I challenge the industry to dream bigger than consolidation. As Rackspace’s @lewmoorman wrote this week, all companies are becoming software companies as the consumer cloud explodes. This brings to mind the second geologic force, new application development. This is the area where private clouds and the vCloud product are most vulnerable.

Being dominant in consolidation doesn’t simultaneously win new application development—and here is where massive ‘commodity’ clouds can really shine. When the application is built with a cloud in mind and can automatically load balance and spin up resources programmatically (i.e., Hadoop), it removes much of the feature burden on the virtual machine. These world-scale, cloud-native apps are the interesting part of the market.
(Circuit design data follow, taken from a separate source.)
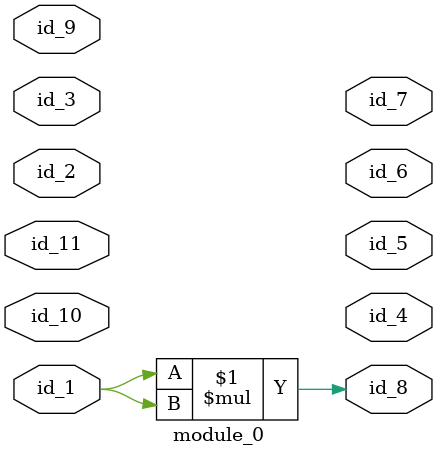
<source format=v>
module module_0 (
    id_1,
    id_2,
    id_3,
    id_4,
    id_5,
    id_6,
    id_7,
    id_8,
    id_9,
    id_10,
    id_11
);
  inout id_11;
  inout id_10;
  input id_9;
  output id_8;
  output id_7;
  output id_6;
  output id_5;
  output id_4;
  input id_3;
  inout id_2;
  inout id_1;
  assign id_8 = id_1 * id_1;
endmodule

</source>
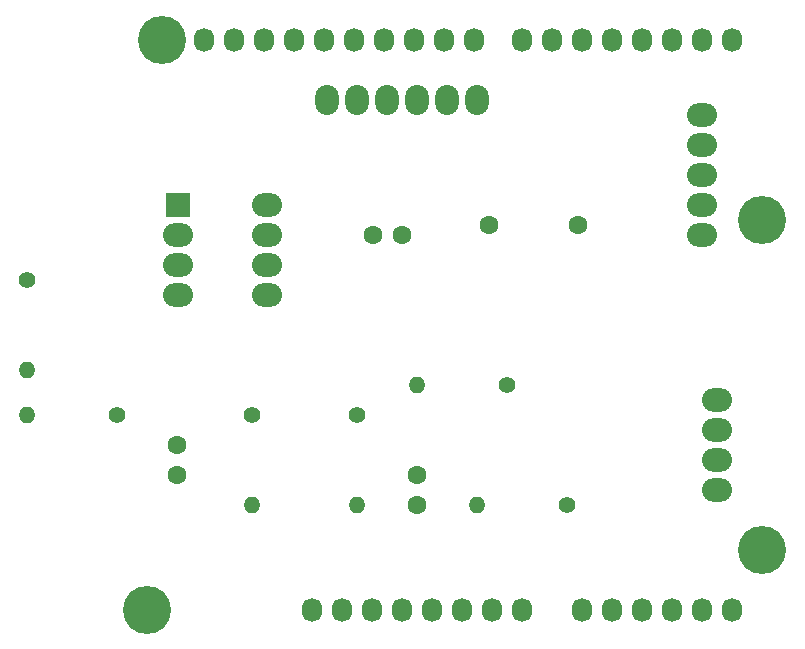
<source format=gbr>
%TF.GenerationSoftware,KiCad,Pcbnew,(5.1.10)-1*%
%TF.CreationDate,2022-03-18T17:30:20+01:00*%
%TF.ProjectId,Kicad_capteur_graphite,4b696361-645f-4636-9170-746575725f67,rev?*%
%TF.SameCoordinates,Original*%
%TF.FileFunction,Copper,L1,Top*%
%TF.FilePolarity,Positive*%
%FSLAX46Y46*%
G04 Gerber Fmt 4.6, Leading zero omitted, Abs format (unit mm)*
G04 Created by KiCad (PCBNEW (5.1.10)-1) date 2022-03-18 17:30:20*
%MOMM*%
%LPD*%
G01*
G04 APERTURE LIST*
%TA.AperFunction,ComponentPad*%
%ADD10C,1.600000*%
%TD*%
%TA.AperFunction,ComponentPad*%
%ADD11O,2.540000X2.000000*%
%TD*%
%TA.AperFunction,ComponentPad*%
%ADD12R,2.000000X2.000000*%
%TD*%
%TA.AperFunction,ComponentPad*%
%ADD13O,2.000000X2.540000*%
%TD*%
%TA.AperFunction,ComponentPad*%
%ADD14O,1.400000X1.400000*%
%TD*%
%TA.AperFunction,ComponentPad*%
%ADD15C,1.400000*%
%TD*%
%TA.AperFunction,ComponentPad*%
%ADD16O,1.727200X2.032000*%
%TD*%
%TA.AperFunction,ComponentPad*%
%ADD17C,4.064000*%
%TD*%
G04 APERTURE END LIST*
D10*
%TO.P,C4,2*%
%TO.N,ADC*%
X153898000Y-91265000D03*
%TO.P,C4,1*%
%TO.N,GND*%
X161398000Y-91265000D03*
%TD*%
%TO.P,C3,2*%
%TO.N,Net-(C3-Pad2)*%
X147828000Y-112435000D03*
%TO.P,C3,1*%
%TO.N,IN-*%
X147828000Y-114935000D03*
%TD*%
%TO.P,C2,2*%
%TO.N,+5V*%
X144058000Y-92075000D03*
%TO.P,C2,1*%
%TO.N,GND*%
X146558000Y-92075000D03*
%TD*%
%TO.P,C1,2*%
%TO.N,IN+*%
X127508000Y-109895000D03*
%TO.P,C1,1*%
%TO.N,GND*%
X127508000Y-112395000D03*
%TD*%
D11*
%TO.P,U4,5*%
%TO.N,GND*%
X171958000Y-92075000D03*
%TO.P,U4,4*%
%TO.N,+5V*%
X171958000Y-89535000D03*
%TO.P,U4,3*%
%TO.N,SWITCH*%
X171958000Y-86995000D03*
%TO.P,U4,2*%
%TO.N,DATA*%
X171958000Y-84455000D03*
%TO.P,U4,1*%
%TO.N,CLK*%
X171958000Y-81915000D03*
%TD*%
%TO.P,U3,4*%
%TO.N,GND*%
X127558000Y-97155000D03*
%TO.P,U3,5*%
%TO.N,Net-(U3-Pad5)*%
X135078000Y-97155000D03*
%TO.P,U3,3*%
%TO.N,IN+*%
X127558000Y-94615000D03*
%TO.P,U3,6*%
%TO.N,Net-(C3-Pad2)*%
X135078000Y-94615000D03*
%TO.P,U3,2*%
%TO.N,IN-*%
X127558000Y-92075000D03*
%TO.P,U3,7*%
%TO.N,+5V*%
X135078000Y-92075000D03*
D12*
%TO.P,U3,1*%
%TO.N,Net-(U3-Pad1)*%
X127558000Y-89535000D03*
D11*
%TO.P,U3,8*%
%TO.N,Net-(U3-Pad8)*%
X135078000Y-89535000D03*
%TD*%
D13*
%TO.P,U2,6*%
%TO.N,N/C*%
X152908000Y-80645000D03*
%TO.P,U2,5*%
X150368000Y-80645000D03*
%TO.P,U2,4*%
%TO.N,TX*%
X147828000Y-80645000D03*
%TO.P,U2,3*%
%TO.N,RX*%
X145288000Y-80645000D03*
%TO.P,U2,2*%
%TO.N,GND*%
X142748000Y-80645000D03*
%TO.P,U2,1*%
%TO.N,+5V*%
X140208000Y-80645000D03*
%TD*%
D11*
%TO.P,U1,4*%
%TO.N,SDA*%
X173228000Y-113665000D03*
%TO.P,U1,3*%
%TO.N,SCK*%
X173228000Y-111125000D03*
%TO.P,U1,2*%
%TO.N,+5V*%
X173228000Y-108585000D03*
%TO.P,U1,1*%
%TO.N,GND*%
X173228000Y-106045000D03*
%TD*%
D14*
%TO.P,R6,2*%
%TO.N,IN-*%
X152908000Y-114935000D03*
D15*
%TO.P,R6,1*%
%TO.N,GND*%
X160528000Y-114935000D03*
%TD*%
D14*
%TO.P,R5,2*%
%TO.N,Net-(C3-Pad2)*%
X147828000Y-104775000D03*
D15*
%TO.P,R5,1*%
%TO.N,ADC*%
X155448000Y-104775000D03*
%TD*%
D14*
%TO.P,R4,2*%
%TO.N,IN-*%
X142748000Y-114935000D03*
D15*
%TO.P,R4,1*%
%TO.N,Net-(C3-Pad2)*%
X142748000Y-107315000D03*
%TD*%
D14*
%TO.P,R3,2*%
%TO.N,GND*%
X133858000Y-114935000D03*
D15*
%TO.P,R3,1*%
%TO.N,IN+*%
X133858000Y-107315000D03*
%TD*%
D14*
%TO.P,R2,2*%
%TO.N,Net-(R1-Pad2)*%
X114808000Y-107315000D03*
D15*
%TO.P,R2,1*%
%TO.N,IN+*%
X122428000Y-107315000D03*
%TD*%
D14*
%TO.P,R1,2*%
%TO.N,Net-(R1-Pad2)*%
X114808000Y-103505000D03*
D15*
%TO.P,R1,1*%
%TO.N,+5V*%
X114808000Y-95885000D03*
%TD*%
D16*
%TO.P,P1,1*%
%TO.N,Net-(P1-Pad1)*%
X138938000Y-123825000D03*
%TO.P,P1,2*%
%TO.N,/IOREF*%
X141478000Y-123825000D03*
%TO.P,P1,3*%
%TO.N,/Reset*%
X144018000Y-123825000D03*
%TO.P,P1,4*%
%TO.N,+3V3*%
X146558000Y-123825000D03*
%TO.P,P1,5*%
%TO.N,+5V*%
X149098000Y-123825000D03*
%TO.P,P1,6*%
%TO.N,GND*%
X151638000Y-123825000D03*
%TO.P,P1,7*%
X154178000Y-123825000D03*
%TO.P,P1,8*%
%TO.N,/Vin*%
X156718000Y-123825000D03*
%TD*%
%TO.P,P2,1*%
%TO.N,ADC*%
X161798000Y-123825000D03*
%TO.P,P2,2*%
%TO.N,/A1*%
X164338000Y-123825000D03*
%TO.P,P2,3*%
%TO.N,/A2*%
X166878000Y-123825000D03*
%TO.P,P2,4*%
%TO.N,/A3*%
X169418000Y-123825000D03*
%TO.P,P2,5*%
%TO.N,SDA*%
X171958000Y-123825000D03*
%TO.P,P2,6*%
%TO.N,SCK*%
X174498000Y-123825000D03*
%TD*%
%TO.P,P3,1*%
%TO.N,/A5_SCL*%
X129794000Y-75565000D03*
%TO.P,P3,2*%
%TO.N,/A4_SDA*%
X132334000Y-75565000D03*
%TO.P,P3,3*%
%TO.N,/AREF*%
X134874000Y-75565000D03*
%TO.P,P3,4*%
%TO.N,GND*%
X137414000Y-75565000D03*
%TO.P,P3,5*%
%TO.N,/13(SCK)*%
X139954000Y-75565000D03*
%TO.P,P3,6*%
%TO.N,/12(MISO)*%
X142494000Y-75565000D03*
%TO.P,P3,7*%
%TO.N,RX*%
X145034000Y-75565000D03*
%TO.P,P3,8*%
%TO.N,TX*%
X147574000Y-75565000D03*
%TO.P,P3,9*%
%TO.N,/9(\u002A\u002A)*%
X150114000Y-75565000D03*
%TO.P,P3,10*%
%TO.N,/8*%
X152654000Y-75565000D03*
%TD*%
%TO.P,P4,1*%
%TO.N,/7*%
X156718000Y-75565000D03*
%TO.P,P4,2*%
%TO.N,/6(\u002A\u002A)*%
X159258000Y-75565000D03*
%TO.P,P4,3*%
%TO.N,/5(\u002A\u002A)*%
X161798000Y-75565000D03*
%TO.P,P4,4*%
%TO.N,SWITCH*%
X164338000Y-75565000D03*
%TO.P,P4,5*%
%TO.N,DATA*%
X166878000Y-75565000D03*
%TO.P,P4,6*%
%TO.N,CLK*%
X169418000Y-75565000D03*
%TO.P,P4,7*%
%TO.N,/1(Tx)*%
X171958000Y-75565000D03*
%TO.P,P4,8*%
%TO.N,/0(Rx)*%
X174498000Y-75565000D03*
%TD*%
D17*
%TO.P,P5,1*%
%TO.N,Net-(P5-Pad1)*%
X124968000Y-123825000D03*
%TD*%
%TO.P,P6,1*%
%TO.N,Net-(P6-Pad1)*%
X177038000Y-118745000D03*
%TD*%
%TO.P,P7,1*%
%TO.N,Net-(P7-Pad1)*%
X126238000Y-75565000D03*
%TD*%
%TO.P,P8,1*%
%TO.N,Net-(P8-Pad1)*%
X177038000Y-90805000D03*
%TD*%
M02*

</source>
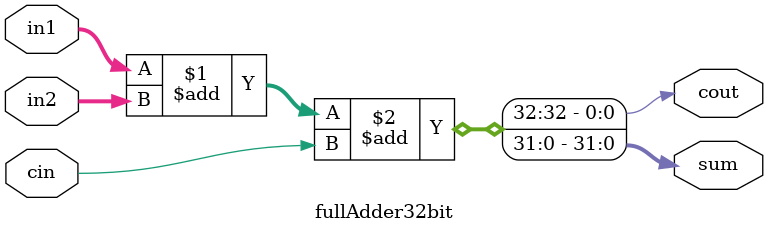
<source format=v>
module fullAdder32bit(output cout, output [31:0] sum, input [31:0] in1, input [31:0] in2, input cin);
    assign {cout,sum}=in1+in2+cin;
endmodule
</source>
If you aren’t busy writing the world scaling app for your industry somebody else soon will be. Ask restaurant owners who now pay the commissions funding Open Table’s IPO. Somebody in the next two years will bring commodity cloud economics to your industry. (Why not you?)

Private/Public Red Herrings

If you want to build a massive volume, standards-based cloud in your own datacenter that’s great—I don’t think location is really worth arguing over—but standards and ecosystem are. It’s the participation in a larger ecosystem of interfaces, tools, best practices, and software that matters. But do you really have the process and governance discipline to maintain standards and avoid someone trying to prompt a promotion for their uniquely better way of rolling out your cloud? Do you have the organizational discipline to hold back the #meatcloud at the gates? Are these risks greater than those inherent in a public cloud?

Instead of debating location debate ecosystem.

Takeaways

While I can’t refute or answer every potential public cloud concern raised in the discussion, I can point to the $200 billion dollar application customization force in the industry as a potential solution. If customization/integration is the primary spend in IT, why not use it to help industrialize what is still largely a handcrafted process? So we have a data portability problem? Security and trust issues? Trust and regulation? Let’s build great new IP around scaling.

Why? Because I don’t believe the old way of doing things is designed to power the next generation of world-scale application processes. The alternative is a series of sustaining innovations around consolidation—and while these are economically vital, I don’t believe they can drive the next wave of growth in IT. Tom Siebel had an interesting quote in the NYT:

No new technological advances, he believes, would compel IT customers to replace the computer technology they already had: “I would suggest to you that most of what’s going on today is not very exciting.”

I find the ability to build an application with world-scale built in pretty exciting—but he is right. Replacing what we have isn’t the exciting part, using the virtues and open communities building up around public clouds and their architectures to build what’s next is.